Hence, a second lower electrode 305a including a plurality of the cup type protrusions 305b is formed on the first lower electrode 303 to complete a lower electrode including the first lower electrode 303 and the second lower electrode 305a.

Referring to FIG. 3D, a dielectric layer 307 is deposited on the insulating interlayer 302 including the lower electrode. In doing so, the dielectric layer 307 is formed of a material having a high dielectric constant. For example, the dielectric layer 307 can be formed 400˜600 Å thick and can comprise a nitride layer (e.g., silicon nitride).

A third metal layer 308 is formed on the dielectric layer 307. The third metal layer is then selectively patterned to remain on a specific area including the dielectric layer 307, thereby forming an upper electrode (not shown in the drawing).

As mentioned in the foregoing description, the lower electrode of the present invention further includes the cup type protrusions to increase the contact areas of the upper and lower electrodes contacting with the dielectric layer each.

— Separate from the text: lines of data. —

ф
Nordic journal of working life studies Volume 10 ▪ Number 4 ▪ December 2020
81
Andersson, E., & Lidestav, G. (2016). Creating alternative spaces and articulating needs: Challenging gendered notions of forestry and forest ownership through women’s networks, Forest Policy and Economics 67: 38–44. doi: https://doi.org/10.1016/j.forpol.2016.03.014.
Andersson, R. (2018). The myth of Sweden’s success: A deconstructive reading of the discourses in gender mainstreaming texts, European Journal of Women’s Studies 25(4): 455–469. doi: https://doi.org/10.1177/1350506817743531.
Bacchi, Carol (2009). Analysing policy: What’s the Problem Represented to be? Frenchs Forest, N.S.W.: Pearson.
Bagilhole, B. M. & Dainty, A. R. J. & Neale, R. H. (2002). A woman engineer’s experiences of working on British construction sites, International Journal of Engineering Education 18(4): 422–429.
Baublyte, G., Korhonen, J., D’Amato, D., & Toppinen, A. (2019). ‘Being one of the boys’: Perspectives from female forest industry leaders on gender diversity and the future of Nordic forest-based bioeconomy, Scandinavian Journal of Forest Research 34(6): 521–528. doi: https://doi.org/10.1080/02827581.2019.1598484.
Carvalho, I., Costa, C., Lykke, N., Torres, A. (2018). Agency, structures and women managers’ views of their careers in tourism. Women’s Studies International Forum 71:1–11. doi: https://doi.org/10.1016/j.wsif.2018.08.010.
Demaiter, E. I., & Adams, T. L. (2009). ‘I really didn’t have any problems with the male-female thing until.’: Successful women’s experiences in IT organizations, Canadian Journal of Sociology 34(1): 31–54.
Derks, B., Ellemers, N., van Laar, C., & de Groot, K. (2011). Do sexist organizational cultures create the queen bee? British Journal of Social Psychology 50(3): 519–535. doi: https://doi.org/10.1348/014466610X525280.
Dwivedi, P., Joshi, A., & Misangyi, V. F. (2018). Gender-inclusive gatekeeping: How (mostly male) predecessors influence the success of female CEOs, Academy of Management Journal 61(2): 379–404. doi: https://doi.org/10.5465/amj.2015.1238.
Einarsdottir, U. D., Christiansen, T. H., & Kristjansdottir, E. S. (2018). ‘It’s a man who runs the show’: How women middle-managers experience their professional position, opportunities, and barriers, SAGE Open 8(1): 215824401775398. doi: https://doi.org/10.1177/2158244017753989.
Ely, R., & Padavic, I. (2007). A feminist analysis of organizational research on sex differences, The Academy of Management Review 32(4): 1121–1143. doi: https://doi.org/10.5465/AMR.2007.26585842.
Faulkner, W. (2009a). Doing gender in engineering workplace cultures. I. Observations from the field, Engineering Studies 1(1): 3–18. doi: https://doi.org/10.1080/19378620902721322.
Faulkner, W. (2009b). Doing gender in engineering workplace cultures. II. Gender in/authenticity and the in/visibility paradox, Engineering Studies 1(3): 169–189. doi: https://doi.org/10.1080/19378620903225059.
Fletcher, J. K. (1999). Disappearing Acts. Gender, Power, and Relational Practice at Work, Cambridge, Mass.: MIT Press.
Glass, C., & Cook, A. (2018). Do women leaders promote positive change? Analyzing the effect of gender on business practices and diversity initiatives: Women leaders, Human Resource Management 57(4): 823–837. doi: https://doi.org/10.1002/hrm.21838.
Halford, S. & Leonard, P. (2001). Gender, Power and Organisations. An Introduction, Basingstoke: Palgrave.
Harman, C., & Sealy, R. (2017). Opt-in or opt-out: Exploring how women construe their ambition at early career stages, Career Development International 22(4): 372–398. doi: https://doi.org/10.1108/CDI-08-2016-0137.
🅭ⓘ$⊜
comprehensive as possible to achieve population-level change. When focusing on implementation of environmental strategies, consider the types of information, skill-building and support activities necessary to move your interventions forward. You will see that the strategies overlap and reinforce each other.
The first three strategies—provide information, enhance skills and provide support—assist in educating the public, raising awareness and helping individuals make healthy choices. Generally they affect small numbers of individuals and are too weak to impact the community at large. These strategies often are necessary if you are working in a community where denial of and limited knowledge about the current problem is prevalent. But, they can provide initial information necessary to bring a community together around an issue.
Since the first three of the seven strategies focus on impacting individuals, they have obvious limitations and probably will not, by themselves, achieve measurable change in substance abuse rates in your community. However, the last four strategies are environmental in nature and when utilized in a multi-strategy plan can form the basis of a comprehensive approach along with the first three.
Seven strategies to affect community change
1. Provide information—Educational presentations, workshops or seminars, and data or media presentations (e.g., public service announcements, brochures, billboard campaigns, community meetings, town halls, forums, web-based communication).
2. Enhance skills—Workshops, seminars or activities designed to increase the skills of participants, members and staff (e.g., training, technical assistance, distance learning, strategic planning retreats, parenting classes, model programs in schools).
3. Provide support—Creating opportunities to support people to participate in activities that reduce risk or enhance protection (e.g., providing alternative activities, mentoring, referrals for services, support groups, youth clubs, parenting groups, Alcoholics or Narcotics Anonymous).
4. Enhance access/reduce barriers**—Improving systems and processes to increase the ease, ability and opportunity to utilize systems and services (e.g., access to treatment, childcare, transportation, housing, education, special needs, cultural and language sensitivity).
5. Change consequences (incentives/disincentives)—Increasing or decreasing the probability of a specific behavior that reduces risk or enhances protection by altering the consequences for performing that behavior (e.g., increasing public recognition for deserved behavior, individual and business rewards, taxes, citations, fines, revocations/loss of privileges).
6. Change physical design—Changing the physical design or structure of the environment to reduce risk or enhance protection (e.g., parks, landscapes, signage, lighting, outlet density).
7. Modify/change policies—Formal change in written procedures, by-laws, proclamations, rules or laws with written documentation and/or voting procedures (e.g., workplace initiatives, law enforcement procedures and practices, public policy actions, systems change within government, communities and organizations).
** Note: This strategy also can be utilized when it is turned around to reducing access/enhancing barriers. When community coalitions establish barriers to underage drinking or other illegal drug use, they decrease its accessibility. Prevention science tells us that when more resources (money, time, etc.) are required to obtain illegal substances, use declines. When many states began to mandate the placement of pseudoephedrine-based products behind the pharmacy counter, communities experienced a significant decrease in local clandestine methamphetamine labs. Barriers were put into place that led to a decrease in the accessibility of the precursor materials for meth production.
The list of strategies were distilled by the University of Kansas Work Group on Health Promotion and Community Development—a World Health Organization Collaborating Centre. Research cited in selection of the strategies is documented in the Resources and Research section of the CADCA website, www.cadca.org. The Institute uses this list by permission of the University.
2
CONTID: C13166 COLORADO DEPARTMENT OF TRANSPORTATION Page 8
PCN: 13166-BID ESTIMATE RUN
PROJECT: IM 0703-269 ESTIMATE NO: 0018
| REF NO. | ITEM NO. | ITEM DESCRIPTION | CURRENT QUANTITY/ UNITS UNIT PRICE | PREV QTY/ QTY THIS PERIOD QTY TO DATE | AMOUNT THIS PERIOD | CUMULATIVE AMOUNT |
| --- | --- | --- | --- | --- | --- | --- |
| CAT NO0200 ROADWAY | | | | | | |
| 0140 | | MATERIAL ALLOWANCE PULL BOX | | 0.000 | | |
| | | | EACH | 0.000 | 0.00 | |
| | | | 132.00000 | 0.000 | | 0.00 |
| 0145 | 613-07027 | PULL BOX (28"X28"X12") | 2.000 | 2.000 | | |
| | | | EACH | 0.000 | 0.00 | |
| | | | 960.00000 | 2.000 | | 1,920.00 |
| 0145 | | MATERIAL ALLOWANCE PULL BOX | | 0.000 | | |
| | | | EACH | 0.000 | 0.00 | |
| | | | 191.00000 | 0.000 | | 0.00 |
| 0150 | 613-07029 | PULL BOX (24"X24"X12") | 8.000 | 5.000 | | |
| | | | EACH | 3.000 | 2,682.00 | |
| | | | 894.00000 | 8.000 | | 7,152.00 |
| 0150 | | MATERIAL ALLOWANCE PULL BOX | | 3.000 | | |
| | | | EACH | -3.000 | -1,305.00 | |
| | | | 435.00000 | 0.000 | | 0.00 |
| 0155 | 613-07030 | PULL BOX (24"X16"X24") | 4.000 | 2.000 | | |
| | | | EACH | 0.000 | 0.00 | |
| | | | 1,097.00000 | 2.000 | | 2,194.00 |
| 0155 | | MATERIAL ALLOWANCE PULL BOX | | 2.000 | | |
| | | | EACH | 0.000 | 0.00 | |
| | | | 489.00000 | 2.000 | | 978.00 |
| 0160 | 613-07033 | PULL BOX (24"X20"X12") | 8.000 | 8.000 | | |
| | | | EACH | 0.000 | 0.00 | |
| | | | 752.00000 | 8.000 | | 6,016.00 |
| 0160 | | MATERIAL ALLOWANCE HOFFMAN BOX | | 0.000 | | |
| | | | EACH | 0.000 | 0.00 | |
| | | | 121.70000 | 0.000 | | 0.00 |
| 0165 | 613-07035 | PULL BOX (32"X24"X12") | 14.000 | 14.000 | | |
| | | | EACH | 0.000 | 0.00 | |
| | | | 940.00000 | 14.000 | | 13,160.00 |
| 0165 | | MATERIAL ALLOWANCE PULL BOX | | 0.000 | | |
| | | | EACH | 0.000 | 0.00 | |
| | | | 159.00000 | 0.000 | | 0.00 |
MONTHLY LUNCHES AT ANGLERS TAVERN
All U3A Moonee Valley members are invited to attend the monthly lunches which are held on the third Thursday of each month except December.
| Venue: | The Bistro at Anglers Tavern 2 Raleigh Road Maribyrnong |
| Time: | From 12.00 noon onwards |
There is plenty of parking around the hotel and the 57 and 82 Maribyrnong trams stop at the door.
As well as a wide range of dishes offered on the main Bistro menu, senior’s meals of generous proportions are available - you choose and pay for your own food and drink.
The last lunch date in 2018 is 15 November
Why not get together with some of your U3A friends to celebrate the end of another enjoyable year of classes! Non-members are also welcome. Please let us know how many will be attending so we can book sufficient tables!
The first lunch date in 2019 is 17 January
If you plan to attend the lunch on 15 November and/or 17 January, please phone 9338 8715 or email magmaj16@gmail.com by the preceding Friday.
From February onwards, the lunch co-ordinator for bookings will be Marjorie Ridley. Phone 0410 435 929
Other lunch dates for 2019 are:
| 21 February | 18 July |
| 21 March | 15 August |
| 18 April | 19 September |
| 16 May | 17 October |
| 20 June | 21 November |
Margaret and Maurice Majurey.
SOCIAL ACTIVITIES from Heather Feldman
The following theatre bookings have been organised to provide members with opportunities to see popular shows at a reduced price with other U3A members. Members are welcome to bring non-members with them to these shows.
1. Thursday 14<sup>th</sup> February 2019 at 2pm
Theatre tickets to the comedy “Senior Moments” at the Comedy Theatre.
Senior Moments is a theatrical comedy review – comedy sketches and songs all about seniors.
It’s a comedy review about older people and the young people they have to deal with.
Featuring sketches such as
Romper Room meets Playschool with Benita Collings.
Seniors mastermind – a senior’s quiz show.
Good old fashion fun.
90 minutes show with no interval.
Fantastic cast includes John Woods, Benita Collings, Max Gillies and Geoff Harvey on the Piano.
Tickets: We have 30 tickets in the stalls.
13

Hence, an effective area of the capacitor of the present invention is considerably larger than that of the related art.

Accordingly, in the present invention, the cup type protrusions are provided to the lower electrode to increase the effective area of the capacitor, whereby capacitance of the capacitor is maximized.

It will be apparent to those skilled in the art that various modifications and variations can be made in the present invention. Thus, it is intended that the present invention covers the modifications and variations of this invention provided they come within the scope of the appended claims and their equivalents.

Claims

1. A semiconductor device comprising:

a lower electrode on a semiconductor substrate;

a plurality of conductive protrusions on the lower electrode, each of the plurality of conductive protrusions having a cup shape or a cross-section with a substantial U shape;

a dielectric layer covering the lower electrode and the plurality of the conductive protrusions; and

an upper electrode on the dielectric layer.

2. The semiconductor device of claim 1, wherein the lower electrode has a thickness of from about 1,000 to about 1,500 Å.

3. The semiconductor device of claim 1, wherein each of the plurality of conductive protrusions has a thickness of from about 1,000 to about 1,500 Å.

4. A method of fabricating a semiconductor device, comprising the steps of:

forming a planar lower electrode on a substrate;

forming a plurality of conductive protrusions on the lower electrode, each of the plurality of conductive protrusions having a cup shape or a cross-section with a substantial U shape;

forming a dielectric layer covering the lower electrode and the plurality of the conductive protrusions; and

forming an upper electrode on the dielectric layer.

5. The method of claim 4, the conductive protrusion forming step comprising the steps of:

forming a first sacrificial layer on the substrate including the lower electrode;

forming a plurality of openings in the first sacrificial layer to expose a surface of the lower electrode;

forming a metal layer on the first sacrificial layer including inside the plurality of openings;

forming a second sacrificial layer on the metal layer;

planarizing the second sacrificial layer and the metal layer until the first sacrificial layer is exposed; and

removing the remaining second and first sacrificial layers.

6. The method of claim 5, wherein forming the metal layer leaves a prescribed space in each of the plurality of openings.

7. The method of claim 4, wherein the lower electrode has a thickness of from 1,000 to about 1,500 Å.

8. The method of claim 4, wherein each of the plurality of conductive protrusions has a thickness of from 1,000 to about 1,500 Å.